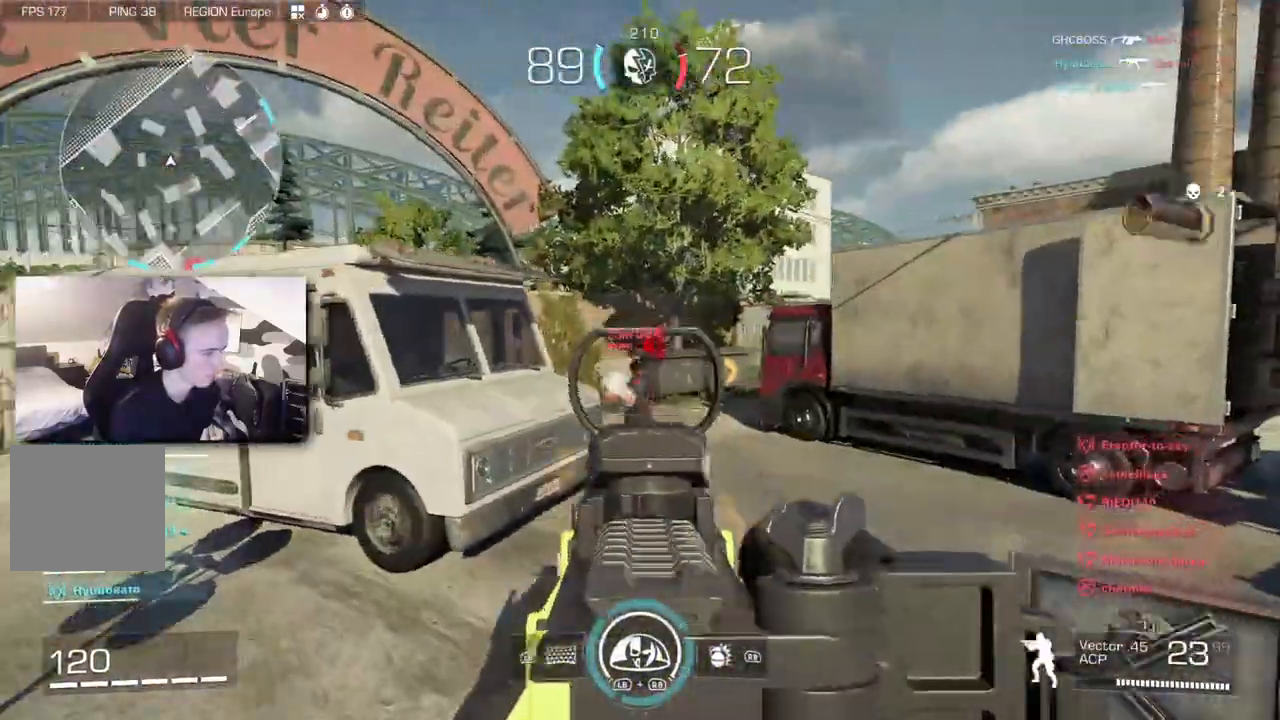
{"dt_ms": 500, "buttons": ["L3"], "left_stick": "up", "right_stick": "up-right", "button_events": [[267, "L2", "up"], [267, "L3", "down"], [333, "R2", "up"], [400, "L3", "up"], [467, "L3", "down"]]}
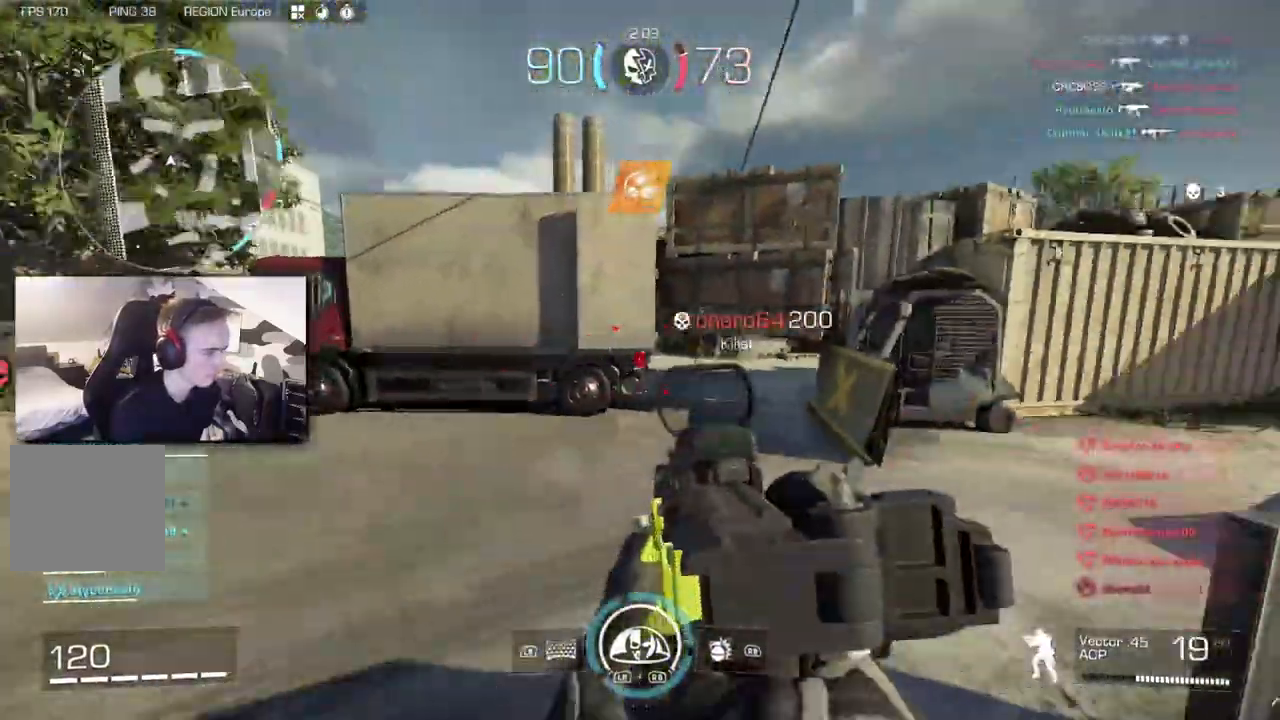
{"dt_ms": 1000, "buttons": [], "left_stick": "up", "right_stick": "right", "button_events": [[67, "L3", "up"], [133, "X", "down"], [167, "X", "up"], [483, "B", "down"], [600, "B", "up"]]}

==

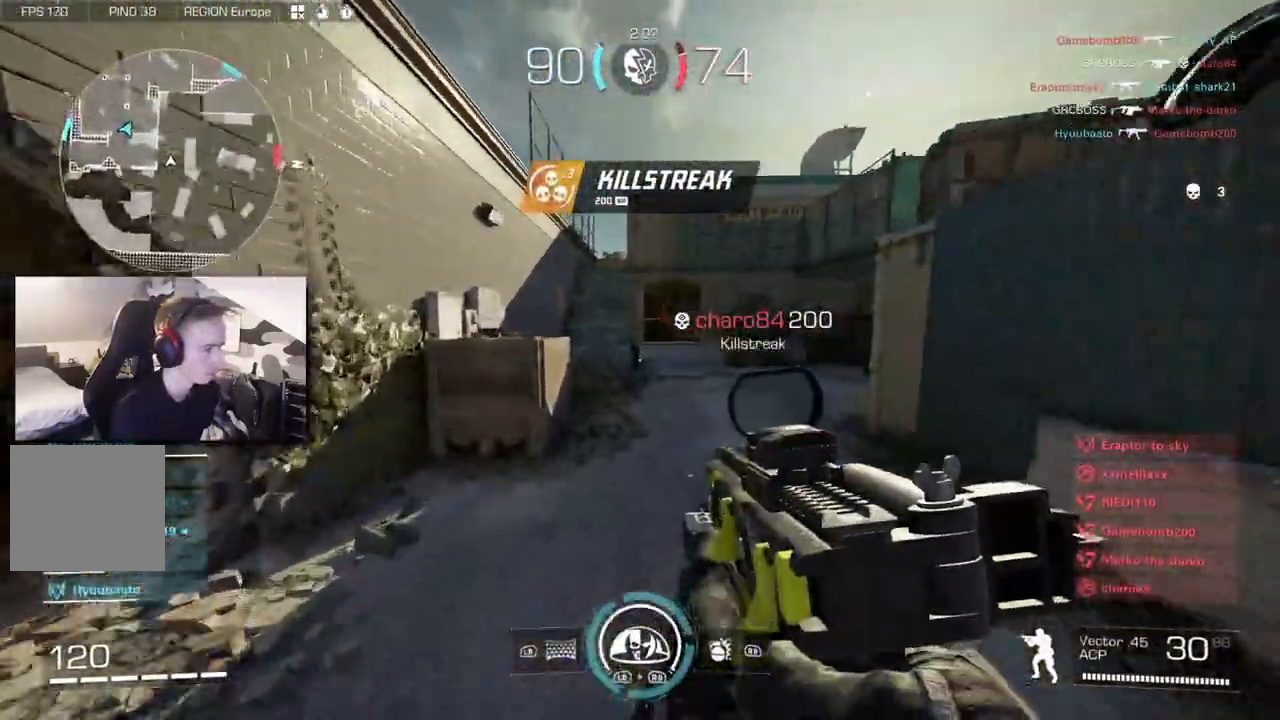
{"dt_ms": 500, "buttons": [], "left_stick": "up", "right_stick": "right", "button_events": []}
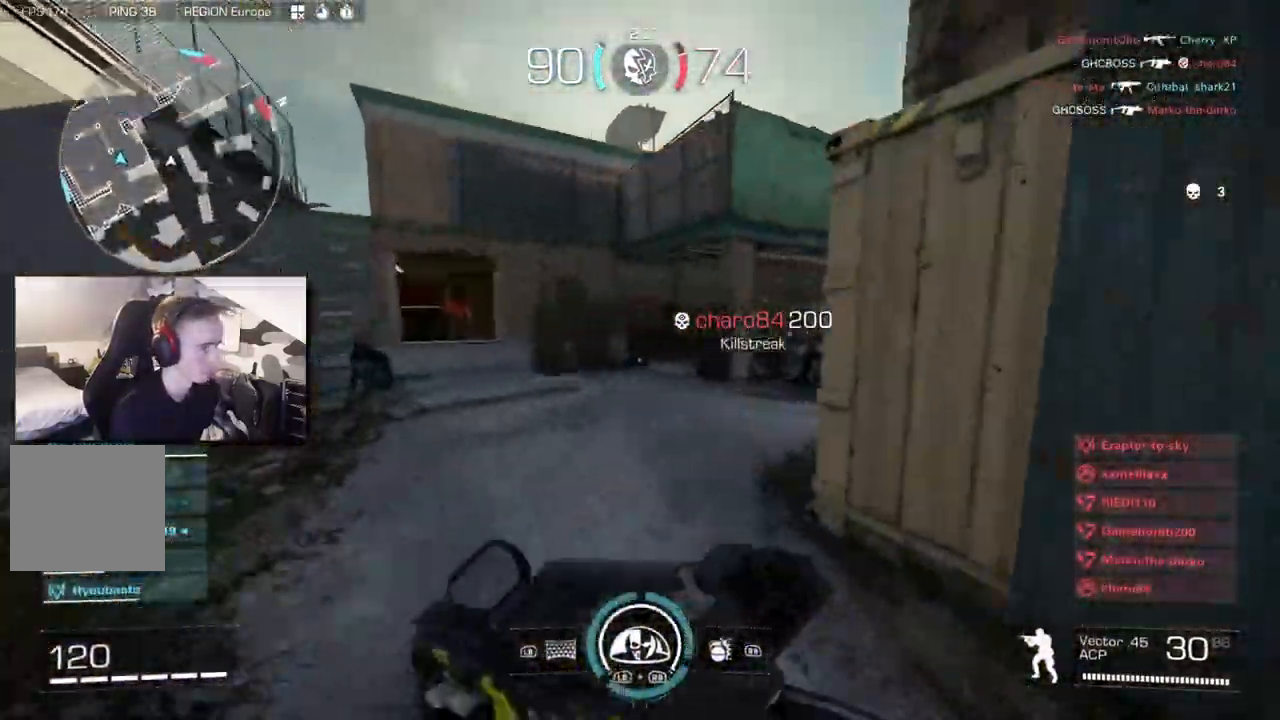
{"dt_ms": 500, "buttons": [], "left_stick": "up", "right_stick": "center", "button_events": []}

**WHAT IS BEING ASKED**
Tell how many lines in the records above contain "down", giving the number and no other words.

**ANSWER SECTION**
2